The descent was awesome though! Loose rocks, multiple lines, drops, jumps and a fast flowing land rover track ending in another river crossing to the dib out and mirage of a bothy with a BBQ and home baking. After I ascertained I wasn’t hallucinating (I did this by sampling all I was offered. What else could I do?) I spotted a friend sporting a similar crazed look and long stare and decided we were probably in an equally wasted state to ride the rest of the event together. We set off down the Lairig Leachan together quickly finding flow and basking in the watery eyed speed we had earned. This section made all the pain disappear and fun became of the type 1 variety again.

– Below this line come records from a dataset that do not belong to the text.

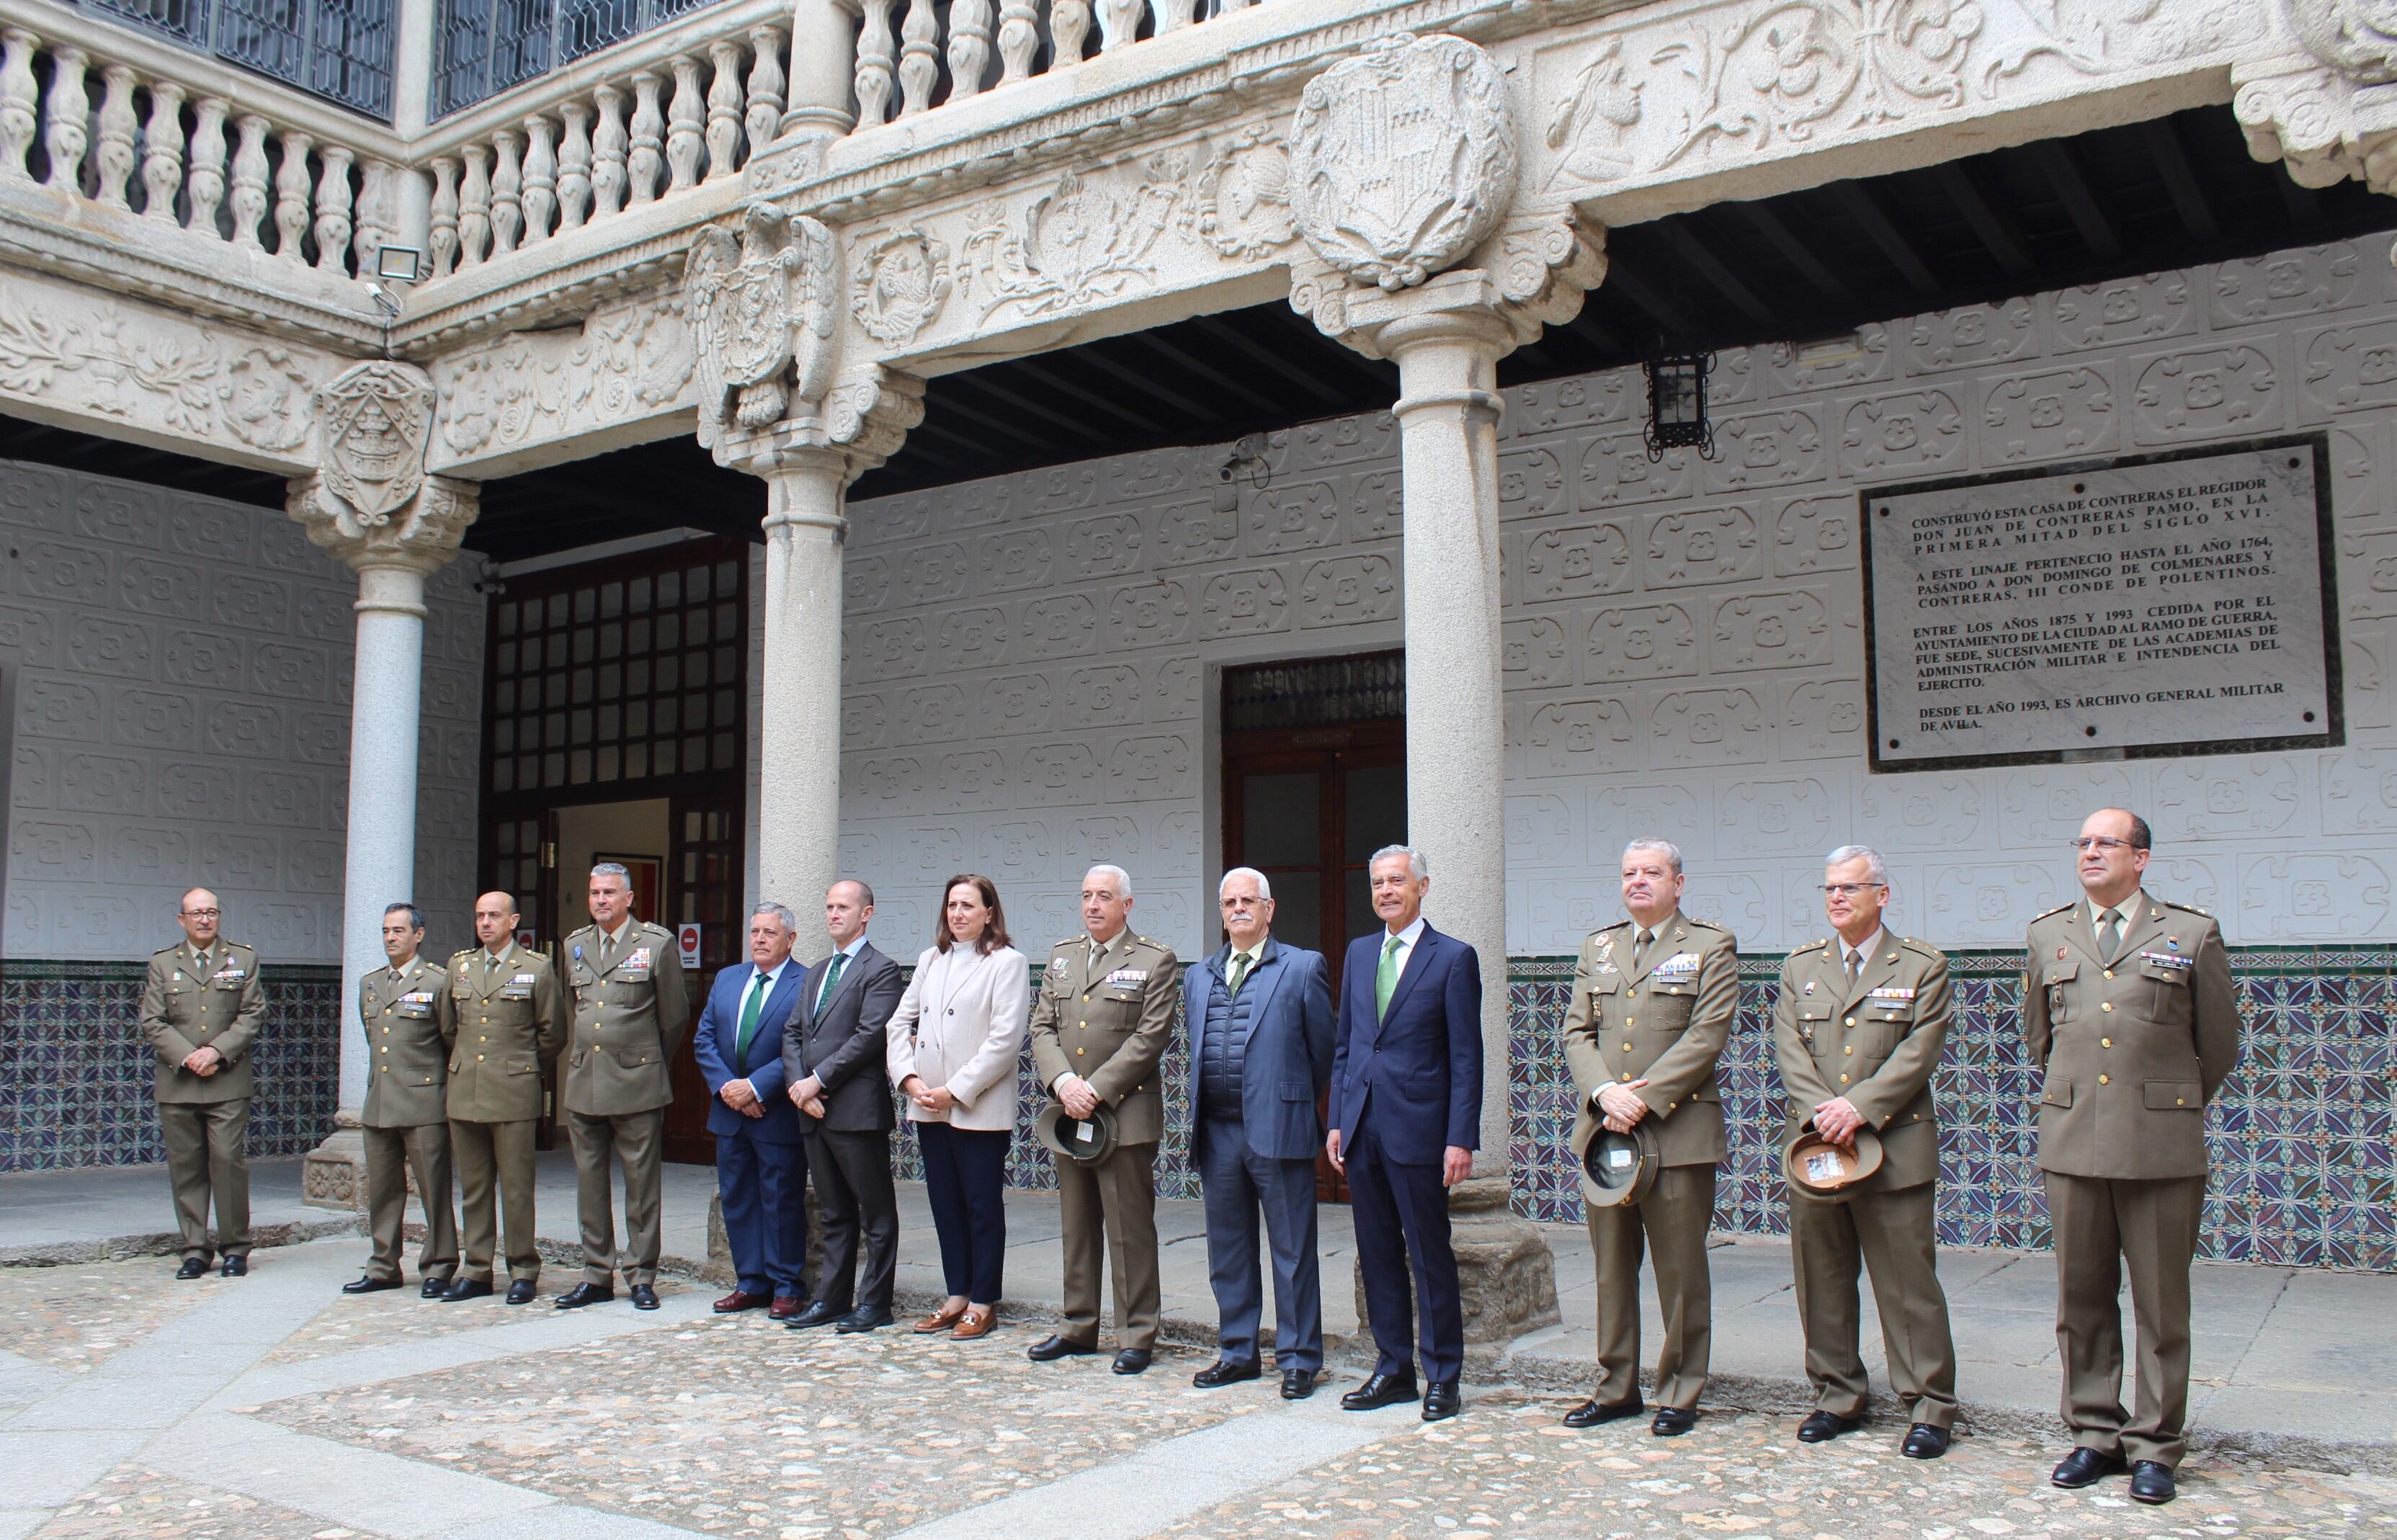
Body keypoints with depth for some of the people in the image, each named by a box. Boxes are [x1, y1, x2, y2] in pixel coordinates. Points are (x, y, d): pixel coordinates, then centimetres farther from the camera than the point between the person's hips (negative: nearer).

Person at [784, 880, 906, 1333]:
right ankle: (831, 1298, 19)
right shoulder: (816, 973, 20)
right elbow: (793, 1034, 15)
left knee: (876, 1213, 2)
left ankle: (873, 1303, 7)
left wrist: (817, 1081, -14)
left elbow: (869, 1037, -15)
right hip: (814, 1111, 8)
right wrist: (798, 1084, -3)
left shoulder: (880, 970, -6)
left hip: (857, 1109, -8)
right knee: (834, 1213, 14)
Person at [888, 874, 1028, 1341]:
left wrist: (955, 1091, -15)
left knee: (982, 1206, 3)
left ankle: (983, 1303, 11)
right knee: (945, 1204, 11)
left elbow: (1005, 1039, -14)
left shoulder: (1007, 963, -6)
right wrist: (908, 1077, -3)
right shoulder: (930, 959, 13)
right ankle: (957, 1296, 21)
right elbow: (900, 1022, 13)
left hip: (980, 1108, -6)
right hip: (929, 1108, 6)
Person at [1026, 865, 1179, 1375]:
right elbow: (1043, 1028, 9)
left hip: (1125, 1113, -5)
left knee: (1130, 1231, -1)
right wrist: (1063, 1082, -10)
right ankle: (1079, 1327, 23)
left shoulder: (1155, 960, -3)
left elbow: (1151, 1036, -10)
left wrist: (1097, 1089, -15)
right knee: (1077, 1227, 13)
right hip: (1069, 1114, 5)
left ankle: (1136, 1336, 8)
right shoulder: (1061, 957, 14)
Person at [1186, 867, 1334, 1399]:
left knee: (1292, 1252, 2)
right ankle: (1237, 1352, 24)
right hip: (1217, 1132, 5)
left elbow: (1323, 1048, 2)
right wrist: (1199, 1118, 12)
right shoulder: (1197, 977, 14)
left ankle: (1298, 1359, 11)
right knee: (1227, 1251, 13)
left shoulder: (1302, 968, -1)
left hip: (1278, 1129, -5)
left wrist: (1297, 1100, 7)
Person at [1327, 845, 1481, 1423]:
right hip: (1362, 1128, 6)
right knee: (1378, 1255, 11)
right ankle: (1394, 1369, 22)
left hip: (1417, 1130, -5)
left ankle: (1442, 1378, 13)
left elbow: (1466, 1057, -7)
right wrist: (1337, 1121, 10)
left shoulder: (1454, 958, -4)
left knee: (1431, 1257, 2)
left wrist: (1461, 1139, -12)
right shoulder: (1359, 953, 13)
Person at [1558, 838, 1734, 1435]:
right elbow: (1577, 1032, 8)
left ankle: (1679, 1396, 13)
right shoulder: (1597, 948, 15)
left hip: (1678, 1133, -4)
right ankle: (1616, 1388, 20)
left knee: (1680, 1272, 2)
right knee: (1611, 1268, 10)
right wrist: (1604, 1093, -11)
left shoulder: (1711, 947, 1)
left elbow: (1706, 1037, -9)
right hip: (1604, 1131, 4)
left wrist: (1644, 1100, -16)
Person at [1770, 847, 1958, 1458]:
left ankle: (1929, 1407, 9)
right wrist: (1821, 1111, -13)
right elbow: (1789, 1050, 3)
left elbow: (1918, 1053, -7)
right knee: (1822, 1282, 8)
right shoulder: (1800, 966, 13)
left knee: (1908, 1285, -1)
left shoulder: (1923, 966, 3)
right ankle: (1838, 1396, 20)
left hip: (1895, 1148, -3)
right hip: (1813, 1148, 4)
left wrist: (1858, 1107, -18)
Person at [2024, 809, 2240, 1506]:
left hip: (2162, 1152, -2)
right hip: (2073, 1144, 3)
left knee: (2162, 1305, 4)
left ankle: (2155, 1447, 14)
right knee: (2082, 1300, 8)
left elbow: (2219, 1044, 11)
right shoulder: (2048, 936, 11)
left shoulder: (2193, 933, 3)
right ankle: (2095, 1435, 19)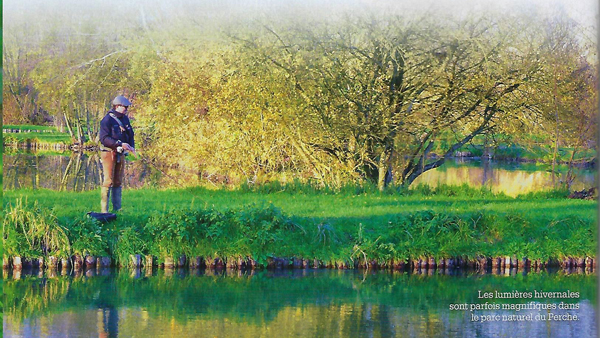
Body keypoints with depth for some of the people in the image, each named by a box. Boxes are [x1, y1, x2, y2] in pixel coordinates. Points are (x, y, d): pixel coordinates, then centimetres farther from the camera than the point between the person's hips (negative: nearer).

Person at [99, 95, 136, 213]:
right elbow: (104, 138, -19)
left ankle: (117, 208, 16)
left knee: (118, 182, 10)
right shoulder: (107, 120, -12)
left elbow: (130, 135, 20)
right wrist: (120, 144, -26)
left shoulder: (125, 119, 13)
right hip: (109, 153, -8)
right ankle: (104, 209, -8)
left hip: (120, 154, 8)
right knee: (108, 181, -9)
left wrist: (132, 146, -1)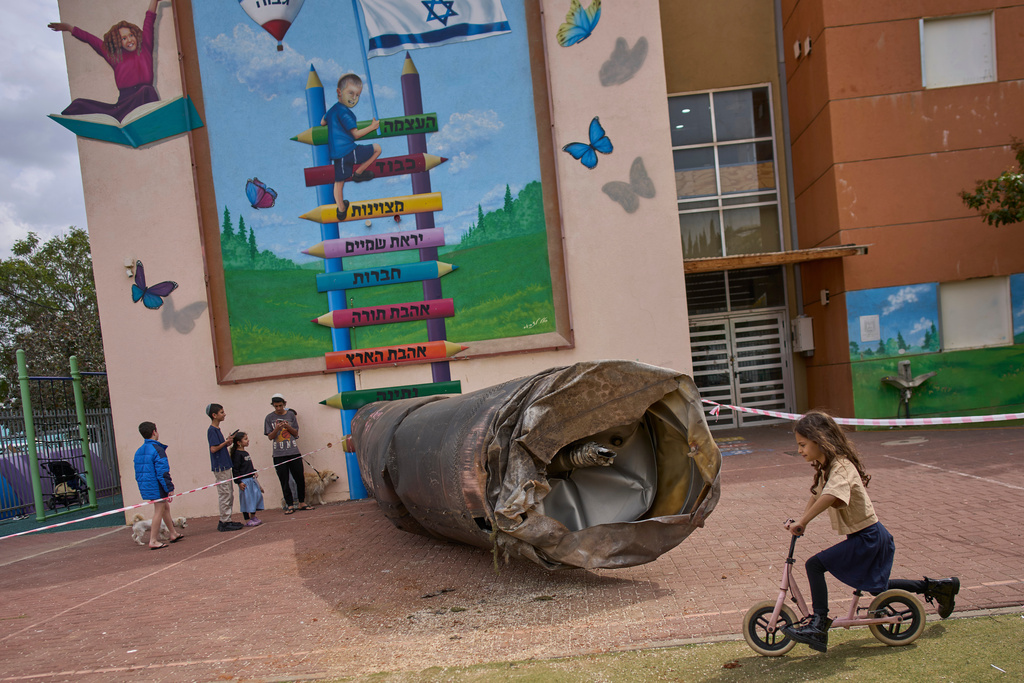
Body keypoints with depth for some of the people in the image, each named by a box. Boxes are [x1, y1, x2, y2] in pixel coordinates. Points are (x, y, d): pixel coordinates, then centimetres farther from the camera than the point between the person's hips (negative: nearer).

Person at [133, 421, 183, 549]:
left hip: (145, 486, 9)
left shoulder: (139, 451, 11)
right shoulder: (157, 449, -16)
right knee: (159, 511, -1)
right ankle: (153, 541, 1)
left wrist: (142, 486, 23)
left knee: (165, 507, 20)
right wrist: (169, 488, -15)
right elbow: (162, 472, -19)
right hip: (156, 487, -9)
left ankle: (173, 533, 30)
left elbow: (138, 472, 15)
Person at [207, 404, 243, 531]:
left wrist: (228, 442, 6)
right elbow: (213, 449, -21)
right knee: (224, 494, -6)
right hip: (220, 467, -10)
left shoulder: (217, 429, 15)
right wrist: (226, 442, -12)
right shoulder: (212, 430, -13)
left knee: (229, 494, 13)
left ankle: (226, 520, 19)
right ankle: (224, 522, 0)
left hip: (225, 466, 10)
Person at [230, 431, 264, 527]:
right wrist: (239, 482, -19)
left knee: (256, 496, 11)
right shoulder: (237, 454, -12)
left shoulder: (245, 453, 15)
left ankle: (253, 517, 24)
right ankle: (247, 520, 4)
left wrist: (254, 472, 12)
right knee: (246, 499, -3)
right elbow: (235, 469, -16)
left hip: (252, 479, 9)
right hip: (244, 481, -9)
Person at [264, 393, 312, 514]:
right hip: (279, 454, -1)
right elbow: (270, 436, 3)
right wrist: (277, 429, -16)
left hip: (294, 452, 1)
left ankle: (302, 503, 14)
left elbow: (296, 433, 9)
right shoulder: (269, 418, 5)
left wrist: (288, 427, -10)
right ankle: (290, 505, 7)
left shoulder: (291, 415, 8)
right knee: (284, 480, 0)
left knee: (300, 478, 1)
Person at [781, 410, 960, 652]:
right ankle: (937, 587, 40)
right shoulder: (825, 467, 7)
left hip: (868, 537, -10)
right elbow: (815, 496, 12)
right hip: (872, 535, 10)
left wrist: (802, 522, -42)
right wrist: (801, 520, -5)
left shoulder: (841, 466, -23)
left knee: (815, 565, -19)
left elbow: (830, 496, -42)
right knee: (877, 587, 27)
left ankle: (819, 624, -14)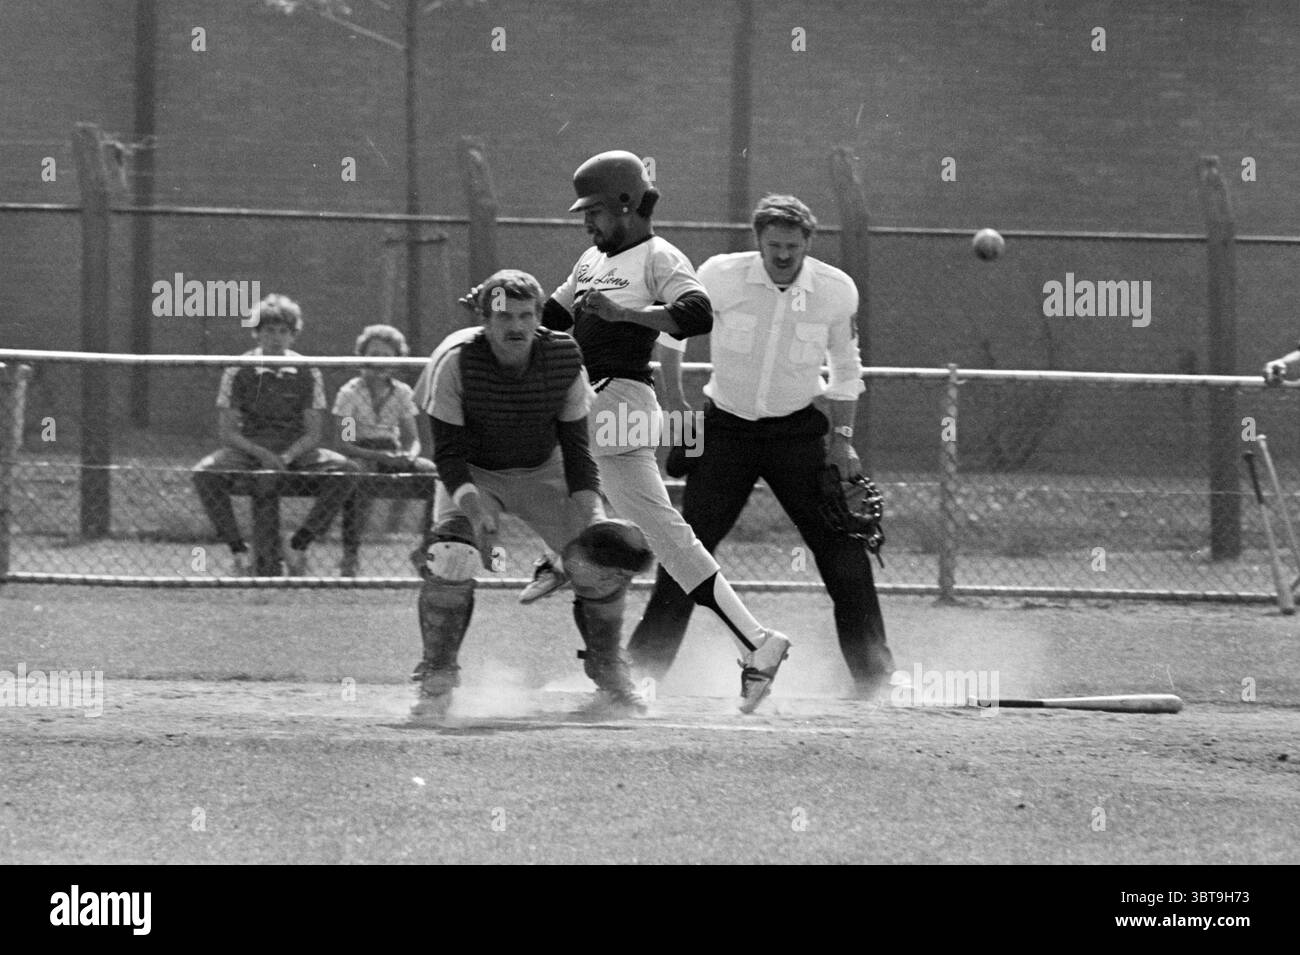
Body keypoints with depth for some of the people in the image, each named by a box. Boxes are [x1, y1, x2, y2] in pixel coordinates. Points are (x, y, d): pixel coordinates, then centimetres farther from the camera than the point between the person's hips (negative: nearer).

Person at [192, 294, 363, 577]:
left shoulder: (306, 372, 0)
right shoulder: (240, 371, -3)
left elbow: (313, 433, -2)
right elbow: (227, 432, -4)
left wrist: (286, 457, -21)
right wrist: (263, 455, -21)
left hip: (295, 450, 1)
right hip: (250, 447, -1)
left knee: (346, 471, -26)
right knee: (205, 473, -31)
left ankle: (299, 543, -17)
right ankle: (237, 547, -19)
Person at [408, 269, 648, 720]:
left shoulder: (564, 359, -18)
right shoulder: (456, 360, -25)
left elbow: (575, 446, -10)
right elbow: (448, 451, -21)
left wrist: (593, 513, -23)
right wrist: (473, 506, -38)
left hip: (543, 472, 2)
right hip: (473, 475, -2)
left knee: (601, 563, -12)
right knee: (450, 560, -28)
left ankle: (611, 681, 12)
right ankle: (436, 681, -9)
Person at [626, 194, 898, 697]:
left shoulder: (836, 290, -8)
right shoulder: (721, 277, -13)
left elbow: (845, 368, 8)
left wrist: (842, 438, 3)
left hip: (797, 430, 1)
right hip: (727, 427, -1)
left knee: (843, 549, -5)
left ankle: (877, 677, 4)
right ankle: (641, 669, 2)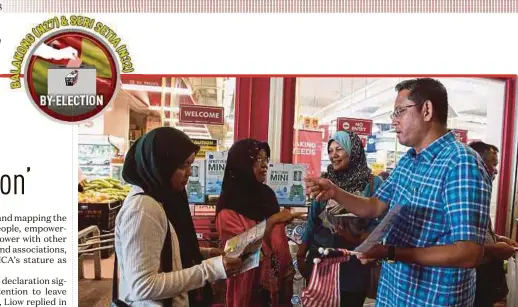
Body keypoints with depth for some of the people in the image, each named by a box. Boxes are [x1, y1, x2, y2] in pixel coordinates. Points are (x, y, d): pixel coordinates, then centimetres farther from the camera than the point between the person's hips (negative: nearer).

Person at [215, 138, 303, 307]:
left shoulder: (267, 194, 2)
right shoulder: (228, 206, -15)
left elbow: (280, 239, 6)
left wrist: (288, 270, 1)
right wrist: (270, 222, -29)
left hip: (276, 280, 5)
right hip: (249, 285, -5)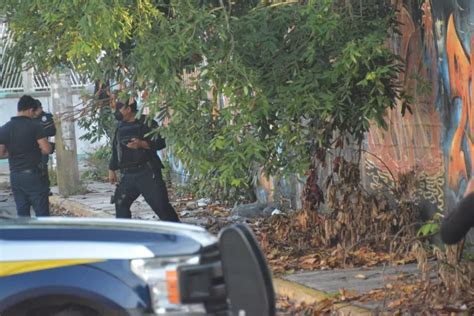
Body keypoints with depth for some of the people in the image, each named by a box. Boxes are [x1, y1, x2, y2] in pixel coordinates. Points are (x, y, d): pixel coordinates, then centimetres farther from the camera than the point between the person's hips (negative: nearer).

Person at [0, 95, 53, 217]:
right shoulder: (34, 126, -10)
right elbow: (47, 149, -13)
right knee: (42, 212, -1)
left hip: (15, 176, 5)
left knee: (22, 213, 9)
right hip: (33, 175, -5)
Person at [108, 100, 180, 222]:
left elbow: (160, 142, -12)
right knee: (120, 203, 7)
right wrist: (112, 169, 21)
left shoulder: (146, 123, -7)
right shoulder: (121, 127, 13)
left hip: (148, 173, -7)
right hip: (128, 175, 7)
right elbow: (115, 149, 22)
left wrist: (142, 144, -24)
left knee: (161, 205, -9)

It didn’t last. The dragging fire road back through the Leanachan Forest took everything I had left in my wobbly legs and Dave and I rode in slow motion to the start of the final stage.
Stage 5 was Blue Crane on the Witches Trails at Anoch Mor that I have raced on many times over the years. However I don’t think I have ever gone into this technical downhill section more ragged before. It was through a combination of luck, muscle memory and a good bike that I got down the last descent and in pretty good time making the cock up on Stage 2 all the harder to bear. But at this point in the day, after over 4 hours of hard riding, my mistake had lost its edge and I was happy just to spin out along the cycle path to the final dib out at the Distillery.
I was the first woman home in 4 hours 26mins. I ate a pie as big as my head from the local butcher, the best I have ever tasted then hoofed it down the road to a friend’s ceilidh in Killen in the hope I could pretend I had been there all day. On arrival I was asked to do a strip the willow. Karma.
The first rider home was my coach at Scottish Cycling, Paul Newnham in a cracking time of 3 hours and 31 mins who took the win overall by also remembering to dib every stage!
The remarkable Helen Gaskill took the overall win in the women’s category.
The last stoic rider home took 8hours and 34 mins which deserves a prize in its own right.